::: Entrées du jeu

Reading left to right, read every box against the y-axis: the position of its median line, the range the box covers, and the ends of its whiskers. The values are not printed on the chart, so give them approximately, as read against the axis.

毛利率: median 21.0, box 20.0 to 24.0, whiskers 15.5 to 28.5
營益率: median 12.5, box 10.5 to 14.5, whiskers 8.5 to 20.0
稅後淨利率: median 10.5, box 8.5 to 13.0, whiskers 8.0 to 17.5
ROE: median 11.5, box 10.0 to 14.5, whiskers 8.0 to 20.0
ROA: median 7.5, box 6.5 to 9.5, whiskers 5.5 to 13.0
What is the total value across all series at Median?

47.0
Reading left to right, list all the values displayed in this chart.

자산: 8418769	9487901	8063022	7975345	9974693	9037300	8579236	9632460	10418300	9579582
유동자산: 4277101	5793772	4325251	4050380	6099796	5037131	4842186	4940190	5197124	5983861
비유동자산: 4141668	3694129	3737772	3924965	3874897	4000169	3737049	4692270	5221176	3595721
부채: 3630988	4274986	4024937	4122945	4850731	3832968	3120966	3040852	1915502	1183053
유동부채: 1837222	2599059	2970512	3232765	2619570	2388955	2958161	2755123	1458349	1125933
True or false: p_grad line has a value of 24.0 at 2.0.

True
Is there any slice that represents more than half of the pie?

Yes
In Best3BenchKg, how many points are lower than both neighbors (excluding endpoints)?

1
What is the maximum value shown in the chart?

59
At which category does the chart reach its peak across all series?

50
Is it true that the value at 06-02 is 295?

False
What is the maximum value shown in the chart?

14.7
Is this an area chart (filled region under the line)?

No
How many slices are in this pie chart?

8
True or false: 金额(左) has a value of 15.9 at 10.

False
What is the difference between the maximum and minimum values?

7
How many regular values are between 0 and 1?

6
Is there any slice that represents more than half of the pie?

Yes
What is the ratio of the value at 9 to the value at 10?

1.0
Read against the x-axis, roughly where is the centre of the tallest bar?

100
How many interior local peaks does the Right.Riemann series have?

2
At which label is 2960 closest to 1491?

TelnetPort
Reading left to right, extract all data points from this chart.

::::::

## Consigne
Modifiez les entrées en remplaçant partout "maximum value" par "highest value", sans toucher au reste.

## Zone de réponse
Reading left to right, read every box against the y-axis: the position of its median line, the range the box covers, and the ends of its whiskers. The values are not printed on the chart, so give them approximately, as read against the axis.

毛利率: median 21.0, box 20.0 to 24.0, whiskers 15.5 to 28.5
營益率: median 12.5, box 10.5 to 14.5, whiskers 8.5 to 20.0
稅後淨利率: median 10.5, box 8.5 to 13.0, whiskers 8.0 to 17.5
ROE: median 11.5, box 10.0 to 14.5, whiskers 8.0 to 20.0
ROA: median 7.5, box 6.5 to 9.5, whiskers 5.5 to 13.0
What is the total value across all series at Median?

47.0
Reading left to right, list all the values displayed in this chart.

자산: 8418769	9487901	8063022	7975345	9974693	9037300	8579236	9632460	10418300	9579582
유동자산: 4277101	5793772	4325251	4050380	6099796	5037131	4842186	4940190	5197124	5983861
비유동자산: 4141668	3694129	3737772	3924965	3874897	4000169	3737049	4692270	5221176	3595721
부채: 3630988	4274986	4024937	4122945	4850731	3832968	3120966	3040852	1915502	1183053
유동부채: 1837222	2599059	2970512	3232765	2619570	2388955	2958161	2755123	1458349	1125933
True or false: p_grad line has a value of 24.0 at 2.0.

True
Is there any slice that represents more than half of the pie?

Yes
In Best3BenchKg, how many points are lower than both neighbors (excluding endpoints)?

1
What is the highest value shown in the chart?

59
At which category does the chart reach its peak across all series?

50
Is it true that the value at 06-02 is 295?

False
What is the highest value shown in the chart?

14.7
Is this an area chart (filled region under the line)?

No
How many slices are in this pie chart?

8
True or false: 金额(左) has a value of 15.9 at 10.

False
What is the difference between the maximum and minimum values?

7
How many regular values are between 0 and 1?

6
Is there any slice that represents more than half of the pie?

Yes
What is the ratio of the value at 9 to the value at 10?

1.0
Read against the x-axis, roughly where is the centre of the tallest bar?

100
How many interior local peaks does the Right.Riemann series have?

2
At which label is 2960 closest to 1491?

TelnetPort
Reading left to right, extract all data points from this chart.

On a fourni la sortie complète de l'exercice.